Hardware design source files
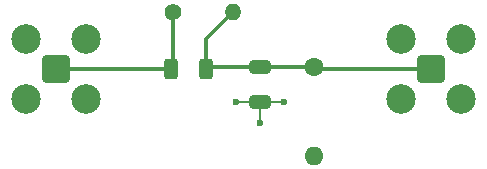
<source format=gbr>
%TF.GenerationSoftware,KiCad,Pcbnew,8.0.1*%
%TF.CreationDate,2024-04-10T12:00:33-07:00*%
%TF.ProjectId,LowPassFilter,4c6f7750-6173-4734-9669-6c7465722e6b,rev?*%
%TF.SameCoordinates,Original*%
%TF.FileFunction,Copper,L1,Top*%
%TF.FilePolarity,Positive*%
%FSLAX46Y46*%
G04 Gerber Fmt 4.6, Leading zero omitted, Abs format (unit mm)*
G04 Created by KiCad (PCBNEW 8.0.1) date 2024-04-10 12:00:33*
%MOMM*%
%LPD*%
G01*
G04 APERTURE LIST*
G04 Aperture macros list*
%AMRoundRect*
0 Rectangle with rounded corners*
0 $1 Rounding radius*
0 $2 $3 $4 $5 $6 $7 $8 $9 X,Y pos of 4 corners*
0 Add a 4 corners polygon primitive as box body*
4,1,4,$2,$3,$4,$5,$6,$7,$8,$9,$2,$3,0*
0 Add four circle primitives for the rounded corners*
1,1,$1+$1,$2,$3*
1,1,$1+$1,$4,$5*
1,1,$1+$1,$6,$7*
1,1,$1+$1,$8,$9*
0 Add four rect primitives between the rounded corners*
20,1,$1+$1,$2,$3,$4,$5,0*
20,1,$1+$1,$4,$5,$6,$7,0*
20,1,$1+$1,$6,$7,$8,$9,0*
20,1,$1+$1,$8,$9,$2,$3,0*%
G04 Aperture macros list end*
%TA.AperFunction,ComponentPad*%
%ADD10C,1.600000*%
%TD*%
%TA.AperFunction,ComponentPad*%
%ADD11O,1.600000X1.600000*%
%TD*%
%TA.AperFunction,ComponentPad*%
%ADD12RoundRect,0.200100X0.949900X-0.949900X0.949900X0.949900X-0.949900X0.949900X-0.949900X-0.949900X0*%
%TD*%
%TA.AperFunction,ComponentPad*%
%ADD13C,2.500000*%
%TD*%
%TA.AperFunction,ComponentPad*%
%ADD14RoundRect,0.200100X-0.949900X0.949900X-0.949900X-0.949900X0.949900X-0.949900X0.949900X0.949900X0*%
%TD*%
%TA.AperFunction,ComponentPad*%
%ADD15C,1.400000*%
%TD*%
%TA.AperFunction,ComponentPad*%
%ADD16O,1.400000X1.400000*%
%TD*%
%TA.AperFunction,SMDPad,CuDef*%
%ADD17RoundRect,0.250000X-0.650000X0.325000X-0.650000X-0.325000X0.650000X-0.325000X0.650000X0.325000X0*%
%TD*%
%TA.AperFunction,SMDPad,CuDef*%
%ADD18RoundRect,0.250000X-0.312500X-0.625000X0.312500X-0.625000X0.312500X0.625000X-0.312500X0.625000X0*%
%TD*%
%TA.AperFunction,ViaPad*%
%ADD19C,0.600000*%
%TD*%
%TA.AperFunction,Conductor*%
%ADD20C,0.300000*%
%TD*%
%TA.AperFunction,Conductor*%
%ADD21C,0.200000*%
%TD*%
%TA.AperFunction,Conductor*%
%ADD22C,1.000000*%
%TD*%
G04 APERTURE END LIST*
D10*
%TO.P,C2,1*%
%TO.N,Net-(RF-OUT1-In)*%
X154178000Y-94802000D03*
D11*
%TO.P,C2,2*%
%TO.N,GND*%
X154178000Y-102302000D03*
%TD*%
D12*
%TO.P,RF-IN,1,In*%
%TO.N,Net-(RF-IN1-In)*%
X132374000Y-94996000D03*
D13*
%TO.P,RF-IN,2,Ext*%
%TO.N,GND*%
X129834000Y-97536000D03*
X134914000Y-97536000D03*
X129834000Y-92456000D03*
X134914000Y-92456000D03*
%TD*%
D14*
%TO.P,RF-OUT,1,In*%
%TO.N,Net-(RF-OUT1-In)*%
X164084000Y-94996000D03*
D13*
%TO.P,RF-OUT,2,Ext*%
%TO.N,GND*%
X166624000Y-92456000D03*
X161544000Y-92456000D03*
X166624000Y-97536000D03*
X161544000Y-97536000D03*
%TD*%
D15*
%TO.P,R2,1*%
%TO.N,Net-(RF-IN1-In)*%
X142240000Y-90170000D03*
D16*
%TO.P,R2,2*%
%TO.N,Net-(RF-OUT1-In)*%
X147320000Y-90170000D03*
%TD*%
D17*
%TO.P,C1,1*%
%TO.N,Net-(RF-OUT1-In)*%
X149606000Y-94791000D03*
%TO.P,C1,2*%
%TO.N,GND*%
X149606000Y-97741000D03*
%TD*%
D18*
%TO.P,R1,1*%
%TO.N,Net-(RF-IN1-In)*%
X142109000Y-94996000D03*
%TO.P,R1,2*%
%TO.N,Net-(RF-OUT1-In)*%
X145034000Y-94996000D03*
%TD*%
D19*
%TO.N,GND*%
X149606000Y-99568000D03*
X151638000Y-97790000D03*
X147574000Y-97790000D03*
%TD*%
D20*
%TO.N,Net-(RF-OUT1-In)*%
X154178000Y-94802000D02*
X149617000Y-94802000D01*
X145034000Y-94996000D02*
X145034000Y-92456000D01*
X154372000Y-94996000D02*
X154178000Y-94802000D01*
X145239000Y-94791000D02*
X145034000Y-94996000D01*
X164084000Y-94996000D02*
X154372000Y-94996000D01*
X154167000Y-94791000D02*
X154178000Y-94802000D01*
X149617000Y-94802000D02*
X149606000Y-94791000D01*
X145288000Y-94742000D02*
X145337000Y-94791000D01*
X145034000Y-94742000D02*
X145288000Y-94742000D01*
X149606000Y-94791000D02*
X145239000Y-94791000D01*
X145034000Y-92456000D02*
X147320000Y-90170000D01*
D21*
%TO.N,GND*%
X149606000Y-97741000D02*
X147623000Y-97741000D01*
X149606000Y-97741000D02*
X151589000Y-97741000D01*
X147623000Y-97741000D02*
X147574000Y-97790000D01*
X149606000Y-97741000D02*
X149606000Y-99568000D01*
X151589000Y-97741000D02*
X151638000Y-97790000D01*
D20*
%TO.N,Net-(RF-IN1-In)*%
X142109000Y-94619000D02*
X142240000Y-94488000D01*
X142109000Y-94996000D02*
X132374000Y-94996000D01*
X142109000Y-94996000D02*
X142109000Y-94619000D01*
D22*
X142109000Y-90301000D02*
X142240000Y-90170000D01*
D20*
X142240000Y-94488000D02*
X142240000Y-90170000D01*
%TD*%
M02*

</source>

Work instruction: Return only the lines between the one holding "X145034000Y-94996000D02*" and the one holding "X145034000Y-94742000D02*", inclusive, exactly as they appear above.

Exercise answer:
X145034000Y-94996000D02*
X145034000Y-92456000D01*
X154372000Y-94996000D02*
X154178000Y-94802000D01*
X145239000Y-94791000D02*
X145034000Y-94996000D01*
X164084000Y-94996000D02*
X154372000Y-94996000D01*
X154167000Y-94791000D02*
X154178000Y-94802000D01*
X149617000Y-94802000D02*
X149606000Y-94791000D01*
X145288000Y-94742000D02*
X145337000Y-94791000D01*
X145034000Y-94742000D02*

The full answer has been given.